Directions : Each of the questions below consists of a question and two…
2020
Directions : Each of the questions below consists of a question and two statements numbered I, and II given below it. You have to decide whether the data provided in the statements are sufficient to answer the question. Read all the statements and answer the following questions.
In a certain code language. How is “Utility” coded in the given code language?
Statements I: “man power required” is coded as “N12 E23 G15” and “power sector source” is coded as “N12 D21 Q17” and “man utility source” is coded as “E23 L14 Q17” and “global sector required” is coded as “T34 D21 G15”
Statements II: “Indian capital income” is coded as “W21 B14 S31” and “source of capital” is coded as “Q17 M29 B14” and “income utility source” is coded as “S31 L14 Q17” and “capital income surplus” is coded as “B14 S31 F18”
- A.
If the data in statement I alone are sufficient
- B.
If the data in statement II alone are sufficient
- C.
If the data either in statement I alone or statement II alone are sufficient to answer
- D.
If the data given in both I and II together are not sufficient
- E.
If the data in both the statements I and II together are necessary to answer
Show answer & explanation
Correct answer: C
Concept
This is a data-sufficiency coding-decoding item.
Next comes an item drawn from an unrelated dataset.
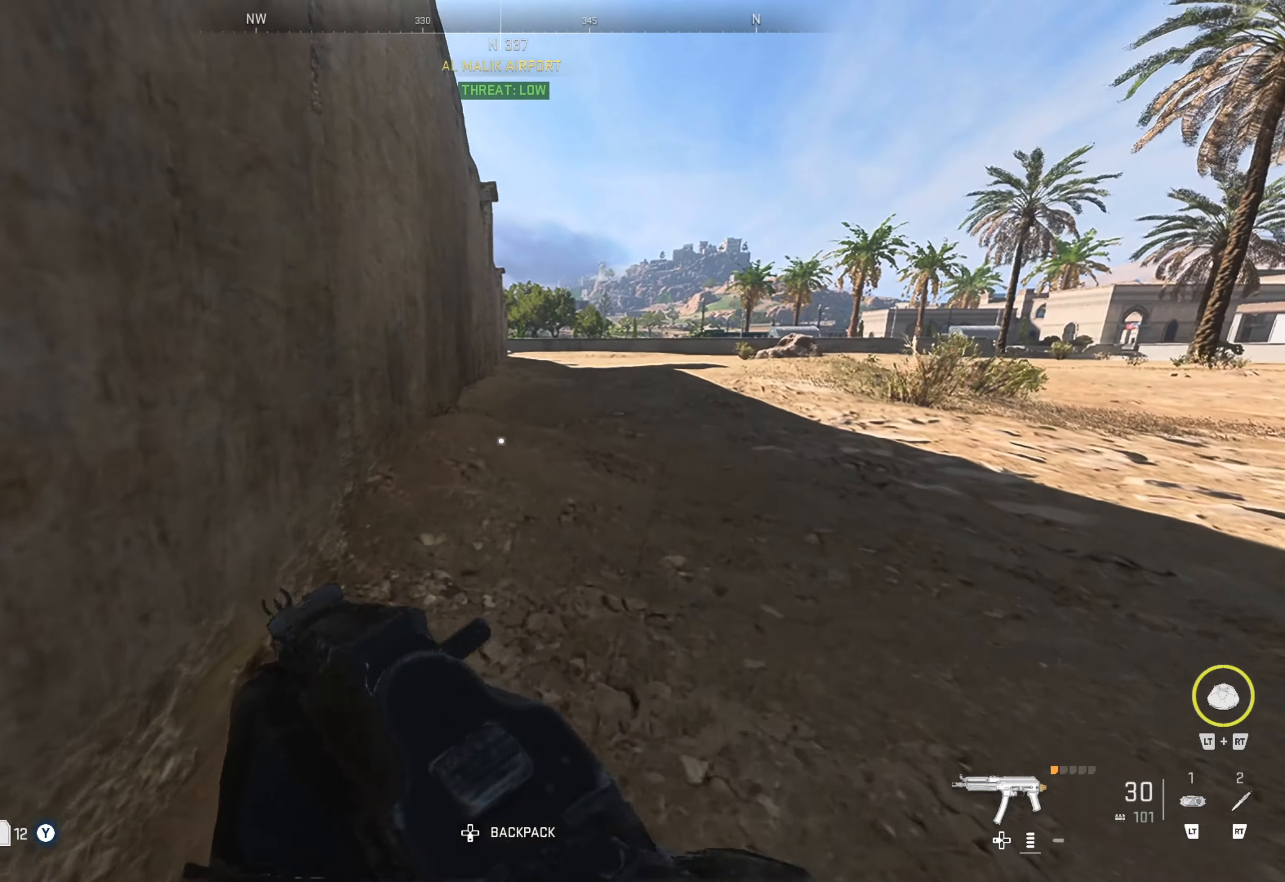
{"buttons": [], "left_stick": "up", "right_stick": "center", "events": []}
A statement is sufficient to decode a target word only if that word's code can be isolated uniquely. The standard tool is common-code elimination: when two coded phrases share one or more words, the codes common to both must belong to those shared words, so the remaining (unshared) code in a phrase is forced onto the remaining (unshared) word.
Applying to Statement I
Statement I gives four phrases. Track the phrase that contains the target word “man utility source” → E23 L14 Q17, and isolate its words using overlaps with the other phrases:
“man power required” → N12 E23 G15 and “man utility source” → E23 L14 Q17 share only the word man, so the only common code E23 = man.
“power sector source” → N12 D21 Q17 and “man utility source” → E23 L14 Q17 share only the word source, so the common code Q17 = source.
In “man utility source”, with man = E23 and source = Q17 removed, the leftover code L14 is forced onto the leftover word utility.
So Statement I alone fixes utility = L14. Statement I alone is sufficient.
Applying to Statement II
Statement II gives four independent phrases. Repeat the same elimination on the phrase carrying the target, “income utility source” → S31 L14 Q17:
“Indian capital income” → W21 B14 S31 and “income utility source” → S31 L14 Q17 share only income, so S31 = income.
“source of capital” → Q17 M29 B14 and “income utility source” → S31 L14 Q17 share only source, so Q17 = source.
In “income utility source”, with income = S31 and source = Q17 removed, the leftover code L14 is forced onto the leftover word utility.
So Statement II alone also fixes utility = L14. Statement II alone is sufficient.
Cross-check and result
Each statement, working entirely on its own, isolates the code for “Utility” as L14, and both agree. Because either statement by itself answers the question, the correct choice is the one stating that either statement alone is sufficient.